In reading the Bible and hearing sermons, everything depends on the spirit in which we read and hear. A humble, teachable, child-like frame of mind is the grand secret of success.
Surely of all sins to which we are liable, self-righteousness is the most unreasonable and unfitting.
The man that does not glory in the Gospel, can surely know little of the plague that is within him.
Thoughts are the parents of words and deeds.
Let us name all whom we love before God continually. Let us pray for all — the worst, the hardest, and the most unbelieving. Let us continue praying for them year after year, in spite of their continued unbelief. God's time of mercy may be a distant one. Our eyes may not see an answer to our intercession. The answer may not come for ten, fifteen, or twenty years. It may not come until we have exchanged prayer for praise, and are far away from this world. But while we live, let us pray for others. It is the greatest kindness we can do to any one, to speak for him to our Lord Jesus Christ.
Mark 8
Let us ever beware of measuring the love of Christ by any human measure. He has a special love, beyond doubt, for His own believing people. But He has also a general love of compassion, even for the unthankful and the evil. 

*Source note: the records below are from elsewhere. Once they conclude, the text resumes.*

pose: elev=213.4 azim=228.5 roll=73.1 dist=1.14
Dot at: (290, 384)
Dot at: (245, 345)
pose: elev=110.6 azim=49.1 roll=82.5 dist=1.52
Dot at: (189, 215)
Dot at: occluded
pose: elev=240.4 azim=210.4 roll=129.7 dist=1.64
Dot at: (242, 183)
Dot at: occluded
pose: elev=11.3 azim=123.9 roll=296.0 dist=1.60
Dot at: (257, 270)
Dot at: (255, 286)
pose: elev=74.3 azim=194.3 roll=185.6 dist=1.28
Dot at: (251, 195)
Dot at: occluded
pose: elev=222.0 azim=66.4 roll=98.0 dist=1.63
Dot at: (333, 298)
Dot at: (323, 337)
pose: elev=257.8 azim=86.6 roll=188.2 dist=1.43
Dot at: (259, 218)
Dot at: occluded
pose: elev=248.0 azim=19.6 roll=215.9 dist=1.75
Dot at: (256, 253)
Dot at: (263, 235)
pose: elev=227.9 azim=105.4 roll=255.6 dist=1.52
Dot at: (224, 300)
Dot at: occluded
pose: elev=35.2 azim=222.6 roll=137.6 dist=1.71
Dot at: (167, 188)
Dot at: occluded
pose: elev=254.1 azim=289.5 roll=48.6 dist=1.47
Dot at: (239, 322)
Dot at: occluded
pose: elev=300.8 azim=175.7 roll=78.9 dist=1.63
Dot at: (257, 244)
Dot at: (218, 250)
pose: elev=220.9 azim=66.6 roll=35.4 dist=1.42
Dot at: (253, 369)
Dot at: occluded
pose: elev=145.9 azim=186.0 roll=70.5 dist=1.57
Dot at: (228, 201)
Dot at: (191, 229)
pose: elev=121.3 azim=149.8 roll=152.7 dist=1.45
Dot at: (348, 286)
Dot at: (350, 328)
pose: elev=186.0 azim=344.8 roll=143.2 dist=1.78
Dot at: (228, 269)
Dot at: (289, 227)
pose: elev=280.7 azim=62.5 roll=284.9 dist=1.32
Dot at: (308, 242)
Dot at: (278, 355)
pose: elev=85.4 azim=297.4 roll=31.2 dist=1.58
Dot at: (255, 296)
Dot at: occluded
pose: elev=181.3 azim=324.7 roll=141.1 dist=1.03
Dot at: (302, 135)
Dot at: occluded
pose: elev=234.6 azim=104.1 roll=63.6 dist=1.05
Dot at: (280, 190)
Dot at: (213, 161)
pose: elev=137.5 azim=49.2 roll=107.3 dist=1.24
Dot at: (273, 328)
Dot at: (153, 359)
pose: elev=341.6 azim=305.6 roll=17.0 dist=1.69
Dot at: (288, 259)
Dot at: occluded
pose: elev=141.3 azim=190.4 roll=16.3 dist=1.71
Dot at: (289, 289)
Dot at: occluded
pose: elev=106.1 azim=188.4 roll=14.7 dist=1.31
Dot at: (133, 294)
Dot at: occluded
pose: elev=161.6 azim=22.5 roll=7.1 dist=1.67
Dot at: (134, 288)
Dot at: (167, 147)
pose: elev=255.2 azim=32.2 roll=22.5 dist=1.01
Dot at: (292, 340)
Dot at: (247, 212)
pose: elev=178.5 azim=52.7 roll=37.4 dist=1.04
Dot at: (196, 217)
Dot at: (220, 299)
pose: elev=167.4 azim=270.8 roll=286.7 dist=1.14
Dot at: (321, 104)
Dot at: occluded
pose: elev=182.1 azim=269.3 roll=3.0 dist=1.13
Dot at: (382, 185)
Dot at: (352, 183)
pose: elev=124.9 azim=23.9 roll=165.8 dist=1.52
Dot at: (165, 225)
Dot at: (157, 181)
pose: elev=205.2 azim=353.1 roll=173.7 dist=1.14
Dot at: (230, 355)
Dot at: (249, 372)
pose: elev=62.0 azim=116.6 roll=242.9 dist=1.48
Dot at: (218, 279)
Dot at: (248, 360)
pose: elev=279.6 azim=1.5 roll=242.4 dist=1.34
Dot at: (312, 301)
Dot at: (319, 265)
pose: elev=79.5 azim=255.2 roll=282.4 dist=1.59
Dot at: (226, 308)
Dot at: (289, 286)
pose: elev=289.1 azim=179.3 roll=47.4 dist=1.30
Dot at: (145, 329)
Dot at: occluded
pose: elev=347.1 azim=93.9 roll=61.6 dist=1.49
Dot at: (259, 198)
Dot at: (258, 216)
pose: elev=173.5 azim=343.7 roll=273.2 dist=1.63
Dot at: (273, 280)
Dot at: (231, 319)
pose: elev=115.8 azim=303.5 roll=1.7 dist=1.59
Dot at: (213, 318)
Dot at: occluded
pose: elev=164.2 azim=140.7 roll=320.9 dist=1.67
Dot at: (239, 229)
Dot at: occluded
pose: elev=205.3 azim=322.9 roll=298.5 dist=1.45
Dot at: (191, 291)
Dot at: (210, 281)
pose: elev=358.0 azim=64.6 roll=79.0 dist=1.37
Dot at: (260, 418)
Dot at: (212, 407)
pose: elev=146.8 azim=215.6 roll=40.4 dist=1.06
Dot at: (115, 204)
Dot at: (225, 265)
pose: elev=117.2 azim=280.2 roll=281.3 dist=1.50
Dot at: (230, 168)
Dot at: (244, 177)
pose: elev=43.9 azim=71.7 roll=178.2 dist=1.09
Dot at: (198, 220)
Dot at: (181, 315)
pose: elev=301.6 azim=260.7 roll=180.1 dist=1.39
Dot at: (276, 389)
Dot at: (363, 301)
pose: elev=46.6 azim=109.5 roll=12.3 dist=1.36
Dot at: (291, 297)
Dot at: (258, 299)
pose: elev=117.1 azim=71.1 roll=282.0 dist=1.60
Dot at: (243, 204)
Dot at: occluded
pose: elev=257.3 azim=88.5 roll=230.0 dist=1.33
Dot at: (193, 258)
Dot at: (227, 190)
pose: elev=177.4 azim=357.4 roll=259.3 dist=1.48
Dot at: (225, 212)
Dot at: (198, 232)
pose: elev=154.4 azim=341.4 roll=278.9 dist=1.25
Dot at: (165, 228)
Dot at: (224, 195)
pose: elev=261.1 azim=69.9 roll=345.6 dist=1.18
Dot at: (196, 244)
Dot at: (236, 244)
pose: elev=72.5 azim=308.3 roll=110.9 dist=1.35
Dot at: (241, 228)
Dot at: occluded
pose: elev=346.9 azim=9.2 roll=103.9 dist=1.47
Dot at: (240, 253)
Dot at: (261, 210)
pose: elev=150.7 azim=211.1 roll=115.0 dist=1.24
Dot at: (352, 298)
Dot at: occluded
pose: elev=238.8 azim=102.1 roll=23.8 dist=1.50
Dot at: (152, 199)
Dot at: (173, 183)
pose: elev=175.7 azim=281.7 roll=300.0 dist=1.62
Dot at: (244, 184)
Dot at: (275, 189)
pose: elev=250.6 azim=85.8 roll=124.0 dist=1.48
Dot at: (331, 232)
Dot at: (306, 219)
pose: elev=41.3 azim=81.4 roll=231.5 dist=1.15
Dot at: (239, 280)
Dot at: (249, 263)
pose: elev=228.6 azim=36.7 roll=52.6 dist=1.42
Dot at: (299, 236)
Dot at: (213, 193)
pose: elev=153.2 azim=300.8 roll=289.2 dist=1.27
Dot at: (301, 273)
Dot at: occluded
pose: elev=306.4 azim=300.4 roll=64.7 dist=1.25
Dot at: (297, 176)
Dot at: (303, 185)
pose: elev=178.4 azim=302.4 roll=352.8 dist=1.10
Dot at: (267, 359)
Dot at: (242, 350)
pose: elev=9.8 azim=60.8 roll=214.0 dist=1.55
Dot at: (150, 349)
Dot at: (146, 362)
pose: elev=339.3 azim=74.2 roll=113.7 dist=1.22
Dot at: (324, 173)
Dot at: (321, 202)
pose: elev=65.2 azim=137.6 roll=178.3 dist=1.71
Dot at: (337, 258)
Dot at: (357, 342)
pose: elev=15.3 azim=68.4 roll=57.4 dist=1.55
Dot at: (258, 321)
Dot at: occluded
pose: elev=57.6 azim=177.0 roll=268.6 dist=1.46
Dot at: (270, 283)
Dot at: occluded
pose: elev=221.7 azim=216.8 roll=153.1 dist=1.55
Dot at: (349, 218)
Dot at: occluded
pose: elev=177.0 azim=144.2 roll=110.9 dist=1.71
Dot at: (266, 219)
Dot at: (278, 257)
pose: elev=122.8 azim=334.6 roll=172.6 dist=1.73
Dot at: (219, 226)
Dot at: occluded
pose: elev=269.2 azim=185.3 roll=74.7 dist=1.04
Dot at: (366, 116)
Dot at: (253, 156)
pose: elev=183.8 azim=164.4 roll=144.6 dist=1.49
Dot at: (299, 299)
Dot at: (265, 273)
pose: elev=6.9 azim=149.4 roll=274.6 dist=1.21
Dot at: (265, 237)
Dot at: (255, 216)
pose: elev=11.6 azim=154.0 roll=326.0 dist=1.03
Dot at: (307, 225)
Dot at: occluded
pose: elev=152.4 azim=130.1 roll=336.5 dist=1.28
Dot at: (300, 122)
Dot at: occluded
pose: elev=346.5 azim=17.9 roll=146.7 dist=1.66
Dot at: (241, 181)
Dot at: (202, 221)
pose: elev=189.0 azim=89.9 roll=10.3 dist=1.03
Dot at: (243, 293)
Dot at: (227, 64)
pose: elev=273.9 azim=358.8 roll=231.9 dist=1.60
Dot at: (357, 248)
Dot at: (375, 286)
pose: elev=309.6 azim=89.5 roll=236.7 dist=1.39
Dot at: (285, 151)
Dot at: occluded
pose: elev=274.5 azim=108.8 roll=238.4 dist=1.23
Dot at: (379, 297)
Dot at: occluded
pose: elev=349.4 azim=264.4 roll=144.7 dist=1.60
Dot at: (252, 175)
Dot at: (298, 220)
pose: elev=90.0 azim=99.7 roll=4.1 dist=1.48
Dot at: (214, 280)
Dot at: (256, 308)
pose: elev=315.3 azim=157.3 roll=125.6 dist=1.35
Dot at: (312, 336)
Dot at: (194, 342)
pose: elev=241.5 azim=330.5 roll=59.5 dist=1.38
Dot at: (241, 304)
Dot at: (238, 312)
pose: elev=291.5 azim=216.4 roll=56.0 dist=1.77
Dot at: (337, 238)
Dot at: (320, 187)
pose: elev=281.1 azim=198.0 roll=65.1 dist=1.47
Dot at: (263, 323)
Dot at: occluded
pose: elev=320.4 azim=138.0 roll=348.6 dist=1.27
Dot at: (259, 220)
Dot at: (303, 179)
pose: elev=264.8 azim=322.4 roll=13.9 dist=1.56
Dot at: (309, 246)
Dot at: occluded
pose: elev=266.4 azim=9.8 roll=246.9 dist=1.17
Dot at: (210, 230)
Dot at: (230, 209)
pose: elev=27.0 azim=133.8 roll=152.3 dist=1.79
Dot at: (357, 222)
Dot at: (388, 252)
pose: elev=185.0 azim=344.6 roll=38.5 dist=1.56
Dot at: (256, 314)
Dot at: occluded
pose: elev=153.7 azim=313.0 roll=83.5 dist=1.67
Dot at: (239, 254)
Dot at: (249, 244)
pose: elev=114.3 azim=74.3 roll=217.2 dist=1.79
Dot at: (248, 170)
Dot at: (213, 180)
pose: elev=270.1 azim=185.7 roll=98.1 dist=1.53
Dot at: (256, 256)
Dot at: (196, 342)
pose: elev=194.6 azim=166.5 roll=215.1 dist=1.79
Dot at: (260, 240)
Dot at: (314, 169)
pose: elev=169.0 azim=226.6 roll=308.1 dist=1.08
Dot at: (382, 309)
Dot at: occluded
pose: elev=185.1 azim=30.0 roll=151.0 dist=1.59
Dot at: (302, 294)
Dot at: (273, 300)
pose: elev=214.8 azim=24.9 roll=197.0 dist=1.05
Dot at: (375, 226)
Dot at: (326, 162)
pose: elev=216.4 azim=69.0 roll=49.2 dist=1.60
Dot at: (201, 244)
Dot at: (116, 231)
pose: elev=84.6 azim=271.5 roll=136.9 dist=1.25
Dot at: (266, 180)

The man who is really converted, will always regard the unconverted with pity and concern.
There are few surer marks of an unconverted heart, than carelessness and indifference about the souls of others.
It is a blessed thought that Jesus, our Master in heaven, despises none of His people. Incredible and blameworthy as their slowness to learn undoubtedly is, His patience never gives way. He goes on teaching them, "line upon line, precept upon precept." Let us do likewise.
He meant that His death and passion were necessary in order to make atonement for man's sin. Without shedding His blood there could be no remission. Without the sacrifice of His body on the cross, there could be no satisfaction to God's holy law. He "must" suffer to make reconciliation for iniquity. He "must" die, because without His death as a propitiatory offering, sinners could never have life. He "must" suffer, because without His vicarious sufferings, our sins could never be taken away. In a word, He "must" be delivered for our offences, and raised again for our justification. Here is the center truth of the Bible. Let us never forget that. All other truths compared to this are of secondary importance. Whatever views we hold of religious truth, let us see that we have a firm grasp upon the atoning efficacy of Christ's death. Let the truth so often proclaimed by our Lord to His disciples, and so diligently taught by the disciples to the world, be the foundation truth in our Christianity. In life and in death, in health and in sickness, let us lean all our weight on this mighty fact — that though we have sinned, Christ has died for sinners — and that though we deserve nothing, Christ has suffered on the cross for us, and by that suffering purchased heaven for all who believe in Him.
A religion which costs nothing, is worth nothing. It will do us no good in the life that now is. It will lead to no salvation in the life to come.
Of all unprofitable and foolish bargains that man can make, the worst is that of giving up his soul's salvation for the sake of this present world.